Notes on Complex Systems, Part 2

Megan Molteni at Wired has a great story about mathematical modeling and epidemiology ("The Mathematics of Predicting the Course of the Coronavirus," Wired, March 30, 2020). One key passage:

As with simulations of Earth’s changing climate or what happens when a nuclear bomb detonates in a city, the goal here is to make an informed prediction—within a range of uncertainty—about the future. When data is sparse, which happens when a virus crosses over into humans for the first time, models can vary widely in terms of assumptions, uncertainties, and conclusions. But governors and task force leads still tout their models from behind podiums, increasingly famous modeling labs release regular reports into the content mills of the press and social media, and policymakers still use models to make decisions. In the case of Covid-19, responding to those models may yet be the difference between global death tolls in the thousands or the millions. Models are imperfect, but they’re better than flying blind—if you use them right.

The basic math of a computational model is the kind of thing that seems obvious after someone explains it. Epidemiologists break up a population into “compartments,” a sorting-hat approach to what kind of imaginary people they’re studying. A basic version is an SIR model, with three teams: susceptible to infection, infected, and recovered or removed (which is to say, either alive and immune, or dead). Some models also drop in an E—SEIR—for people who are “exposed” but not yet infected. Then the modelers make decisions about the rules of the game, based on what they think about how the disease spreads. Those are variables like how many people one infected person infects before being taken off the board by recovery or death, how long it takes one infected person to infect another (also known as the interval generation time), which demographic groups recover or die, and at what rate. Assign a best-guess number to those and more, turn a few virtual cranks, and let it run.

Their discussion of the SIR model is key. As the link in the story above lays out, the acronym is derived from the three key components that structure the model: The susceptible fraction of the population; the infected fraction; and the recovered fraction of the population. But one of the challenges of this model seems to be that it takes geography for granted. Necessarily, it assumes that a given population exists within a given container. There are good reasons to do this, of course: It simplifies the model and limits the numbers of variables we need to worry about.

So this took me to a recent review article about modeling infection disease (Dongmei Chen, "Modeling the Spread of Infectious Diseases: A Review," in Analyzing and Modeling Spatial and Temporal Dynamics of Infectious Diseases [ResearchGate link]). Chen lays out several different kinds of modeling [all new to me, so this is useful]:

• Mathematical models [like the SIR model above]: This approach begins from a mathematical model to describe how diseases spread and propagate. 
• Statistical models: This approach differs in that it begins from data and then seeks to fit an equation to that data.
• Gravity models: Here, the underlying assumption seems to be that interactions (both social and natural) conform to (or at least echo) the basic premise of Newton's Law of Gravity - namely, that the attraction between two objects is proportional to their mass (bigger objects are more strongly attracted to each other) and inversely proportional to the square of the distance between them [and I'm sure somebody has written about Tobler's Law in relation to this?]
• Network-based models: This differs in that what matters seems to be less the nature of the objects (their mass and distance) and more the number and type of connections between various nodes. [Echoes of Latour.]
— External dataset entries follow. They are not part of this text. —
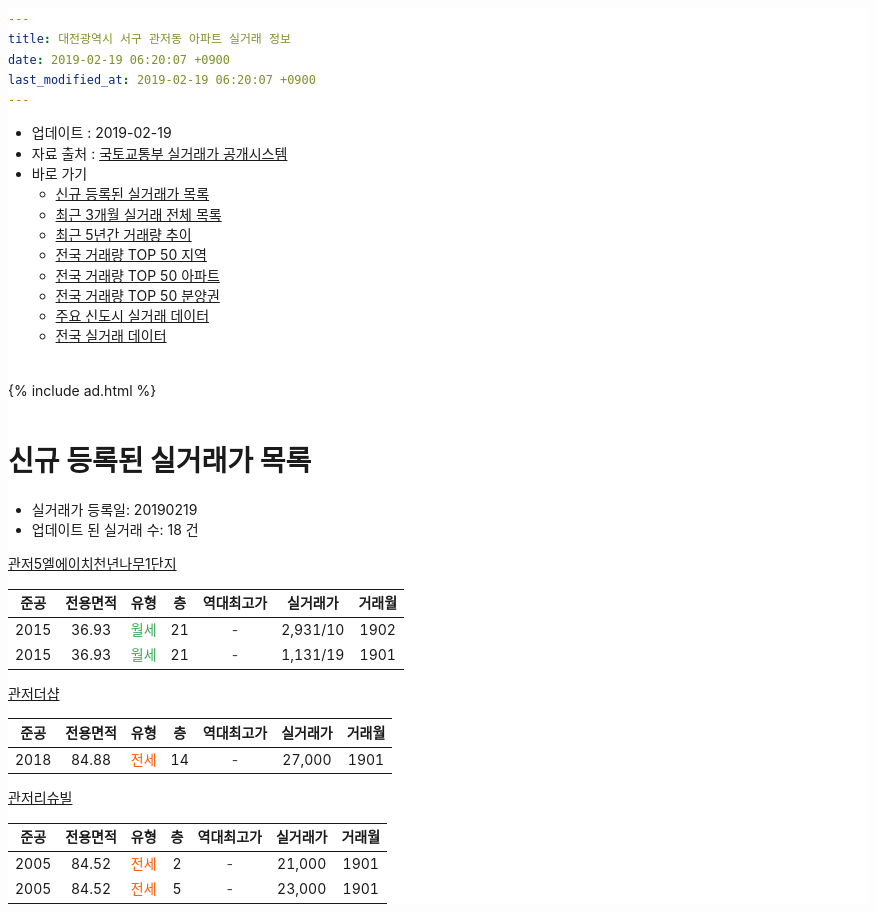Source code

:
 ```yaml
---
title: 대전광역시 서구 관저동 아파트 실거래 정보
date: 2019-02-19 06:20:07 +0900
last_modified_at: 2019-02-19 06:20:07 +0900
---
```


* 업데이트 : 2019-02-19
* 자료 출처 : [국토교통부 실거래가 공개시스템](http://rt.molit.go.kr)
* 바로 가기
    * [신규 등록된 실거래가 목록](#신규-등록된-실거래가-목록)
    * [최근 3개월 실거래 전체 목록](#최근-3개월-실거래-전체-목록)
    * [최근 5년간 거래량 추이](#최근-5년간-거래량-추이)
    * [전국 거래량 TOP 50 지역](https://ayogom.github.io/apt-trade-info/최근-3개월-전국에서-가장-거래가-많이-발생한-지역)
    * [전국 거래량 TOP 50 아파트](https://ayogom.github.io/apt-trade-info/최근-3개월-전국에서-가장-거래가-많이-발생한-아파트)
    * [전국 거래량 TOP 50 분양권](https://ayogom.github.io/apt-trade-info/최근-3개월-전국에서-가장-거래가-많이-발생한-분양권)
    * [주요 신도시 실거래 데이터](https://ayogom.github.io/apt-trade-info/주요-신도시)
    * [전국 실거래 데이터](https://ayogom.github.io/apt-trade-info/전국)
<br>
{% include ad.html %}
<br>

# 신규 등록된 실거래가 목록
* 실거래가 등록일: 20190219
* 업데이트 된 실거래 수: 18 건


[관저5엘에이치천년나무1단지](https://search.naver.com/search.naver?query=%EB%8C%80%EC%A0%84%EA%B4%91%EC%97%AD%EC%8B%9C+%EC%84%9C%EA%B5%AC+%EA%B4%80%EC%A0%80%EB%8F%99+%EA%B4%80%EC%A0%805%EC%97%98%EC%97%90%EC%9D%B4%EC%B9%98%EC%B2%9C%EB%85%84%EB%82%98%EB%AC%B41%EB%8B%A8%EC%A7%80)

|준공|전용면적|유형|층|역대최고가|실거래가|거래월|
|:---:|:---:|:---:|:---:|:---:|:---:|:---:|
|2015|36.93|<span style="color:#34a853">월세</span>|21|<span style="color:#444444">-</span>|2,931/10|1902|
|2015|36.93|<span style="color:#34a853">월세</span>|21|<span style="color:#444444">-</span>|1,131/19|1901|

[관저더샵](https://search.naver.com/search.naver?query=%EB%8C%80%EC%A0%84%EA%B4%91%EC%97%AD%EC%8B%9C+%EC%84%9C%EA%B5%AC+%EA%B4%80%EC%A0%80%EB%8F%99+%EA%B4%80%EC%A0%80%EB%8D%94%EC%83%B5)

|준공|전용면적|유형|층|역대최고가|실거래가|거래월|
|:---:|:---:|:---:|:---:|:---:|:---:|:---:|
|2018|84.88|<span style="color:#ff5a00">전세</span>|14|<span style="color:#444444">-</span>|27,000|1901|

[관저리슈빌](https://search.naver.com/search.naver?query=%EB%8C%80%EC%A0%84%EA%B4%91%EC%97%AD%EC%8B%9C+%EC%84%9C%EA%B5%AC+%EA%B4%80%EC%A0%80%EB%8F%99+%EA%B4%80%EC%A0%80%EB%A6%AC%EC%8A%88%EB%B9%8C)

|준공|전용면적|유형|층|역대최고가|실거래가|거래월|
|:---:|:---:|:---:|:---:|:---:|:---:|:---:|
|2005|84.52|<span style="color:#ff5a00">전세</span>|2|<span style="color:#444444">-</span>|21,000|1901|
|2005|84.52|<span style="color:#ff5a00">전세</span>|5|<span style="color:#444444">-</span>|23,000|1901|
As Chen continues, increasing computing power has made it possible to run simulations that mobilize the strengths of various models, in turn helping us better understand how diseases move not simply within populations but also spatially. This, in turn, opens up a way to model disease spread and propagation not based on populations [with their implicit geographies] but based on individuals [agent-based modeling]. Crucially, however, she notes that this is not a predictive model - which is one of the challenges that Molteni's article raises (namely, the way that models and predictions come to be confused in practice):

The underlying framework of this model may be applicable for modeling the transmission of many epidemic diseases, and offers researchers an opportunity to better understand the conditions under which an epidemic may occur. In agent-based simulation practices, parameter tuning for individual heterogeneity is a significant challenge due to the complicity of individual behaviors and/or data insufficiency (Chao et al. 2010). (Chen, "Modeling the Spread of Infectious Diseases," p. 33)

[Now a cardinal in the magnolia; signs of spring]

Chen's cautionary note about the limits of agent-based models in helping us predict echoes something I noted the other day in Andy Dobson's interview.